Deine Aufgabe: Setze den Text über die verspätete Boeing 777X nach seinem letzten Satz fort.

Vorliegender Text:
----------
Kein Kommentar von Boeing
Nachdem Emirates nur eine von vielen Fluggesellschaften ist, die sich über die Verzögerung bereits geäußert hat, fehlt von Boeing selbst noch ein Kommentar zu diesen Aussagen. Eigentlich sollte das neue Flugzeugmuster bereits seit Juni 2020 für Emirates im Dienst sein. Von der Boeing 777X hat Emirates 150 Bestellungen aufgegeben. Das hängt vor allem damit zusammen, dass man die mittlerweile alternden, aber sehr zuverlässigen Boeing 777 ersetzen möchte.
Dementsprechend sieht Tim Clark auch keine Probleme mit dem neuen Muster. Anders sehen das europäische Behörden. Diese haben bereits angekündigt den Zertifizierungsprozess nach den Unfällen der beiden 737 MAX noch genauer und kritischer angehen zu wollen. Bei diesen Unfällen sind insgesamt 346 Menschen ums Leben gekommen. Beide Unfälle haben neben den Problemen der 737 MAX vor allem auch massive Verfehlungen der Zulassungsbehörden in den USA und Europa offenbart.
----------
Rohdaten:

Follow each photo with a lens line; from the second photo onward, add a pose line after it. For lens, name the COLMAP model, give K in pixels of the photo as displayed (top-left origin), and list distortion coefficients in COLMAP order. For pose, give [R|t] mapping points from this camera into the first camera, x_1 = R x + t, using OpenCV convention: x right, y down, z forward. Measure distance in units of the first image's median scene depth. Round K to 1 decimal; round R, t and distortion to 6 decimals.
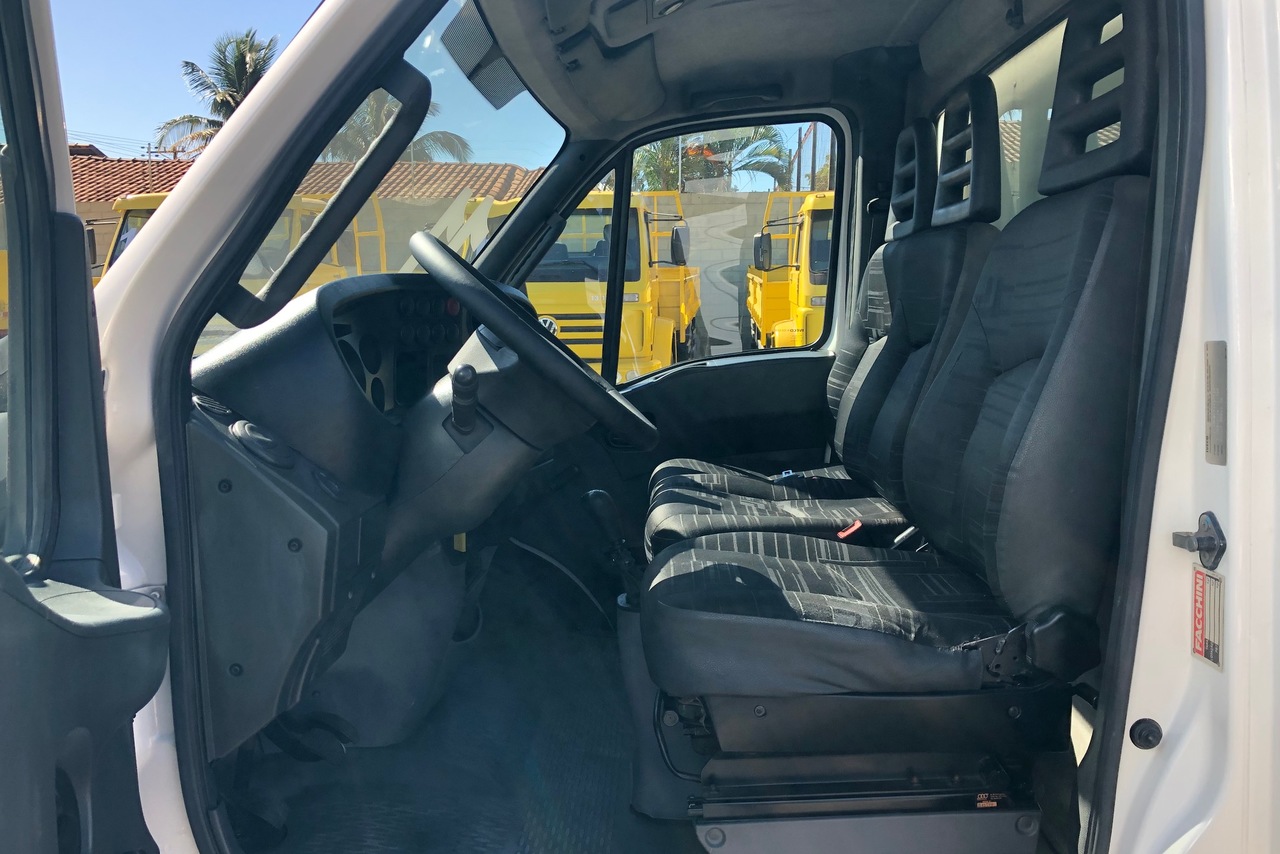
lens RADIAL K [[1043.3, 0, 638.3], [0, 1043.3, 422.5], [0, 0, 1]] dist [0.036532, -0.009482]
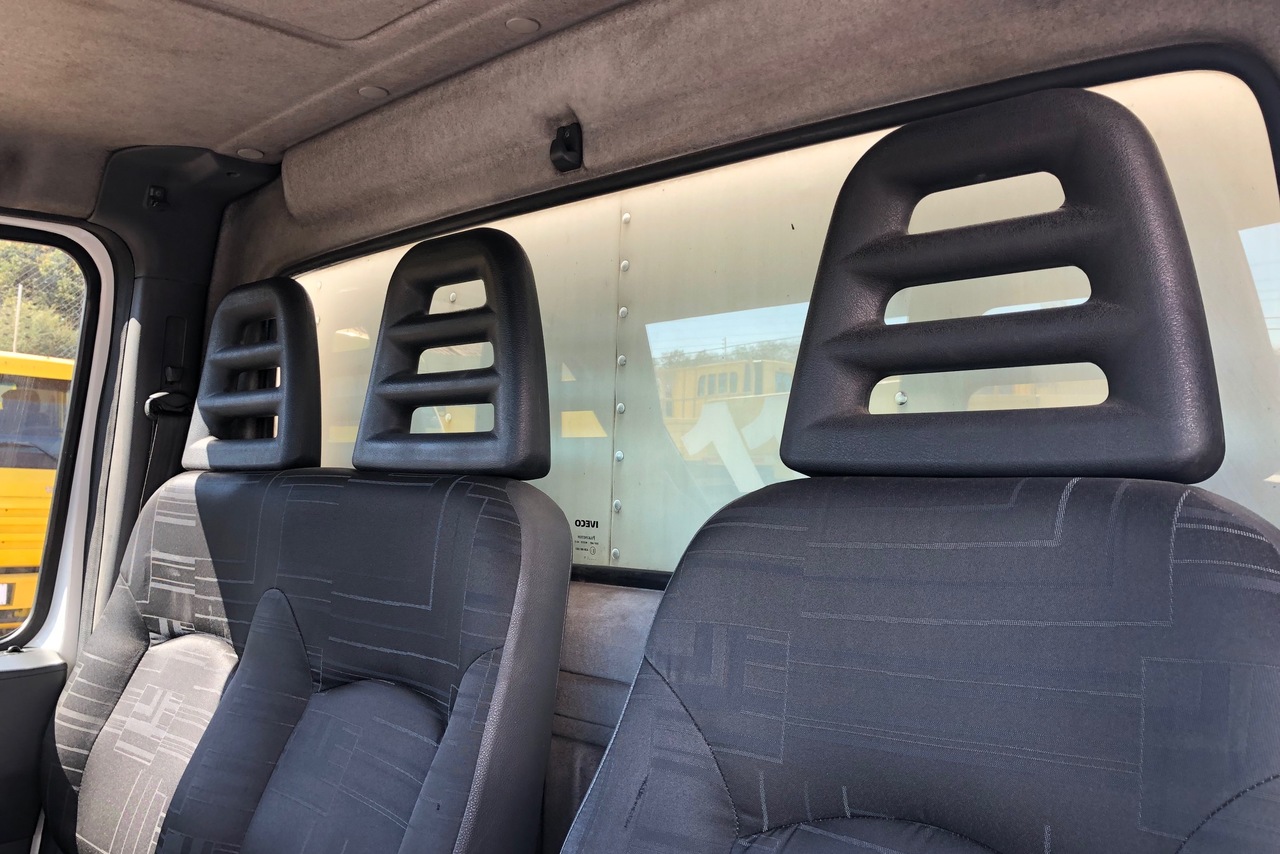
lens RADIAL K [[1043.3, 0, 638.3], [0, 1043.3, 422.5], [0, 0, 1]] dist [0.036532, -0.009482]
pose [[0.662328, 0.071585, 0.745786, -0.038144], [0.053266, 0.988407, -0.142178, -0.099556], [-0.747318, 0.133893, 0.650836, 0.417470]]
----------
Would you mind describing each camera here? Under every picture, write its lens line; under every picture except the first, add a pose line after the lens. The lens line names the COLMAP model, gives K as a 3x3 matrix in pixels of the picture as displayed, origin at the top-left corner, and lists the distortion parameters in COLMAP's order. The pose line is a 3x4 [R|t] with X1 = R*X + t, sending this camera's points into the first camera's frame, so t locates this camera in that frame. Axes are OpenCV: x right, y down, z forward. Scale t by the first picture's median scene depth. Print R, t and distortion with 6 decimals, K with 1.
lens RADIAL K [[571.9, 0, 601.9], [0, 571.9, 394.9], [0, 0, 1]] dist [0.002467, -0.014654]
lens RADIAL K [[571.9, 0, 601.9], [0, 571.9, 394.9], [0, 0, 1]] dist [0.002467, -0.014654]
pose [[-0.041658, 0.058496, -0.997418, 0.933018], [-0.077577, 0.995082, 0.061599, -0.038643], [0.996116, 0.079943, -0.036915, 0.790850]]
----------
Antwortfeld:
Fazit zur möglichen erneuten Verspätung der 777X
Emirates ist ein langjähriger und enger Partner von Boeing, dementsprechend kann man vermuten, dass an den Aussagen von Clark etwas dran ist. Trotzdem ist es bedenklich, dass der einst größte Flugzeugbauer der Welt weiterhin mit den Fehlern der Vergangenheit zu kämpfen hat. Immerhin: Beim Zertifizierungsprozess der Boeing 777X möchte man alles besser machen und gegebenenfalls dafür eine erneute Verzögerung in Kauf nehmen. Wir sind gespannt, ob und wann Boeing sich dazu äußern wird.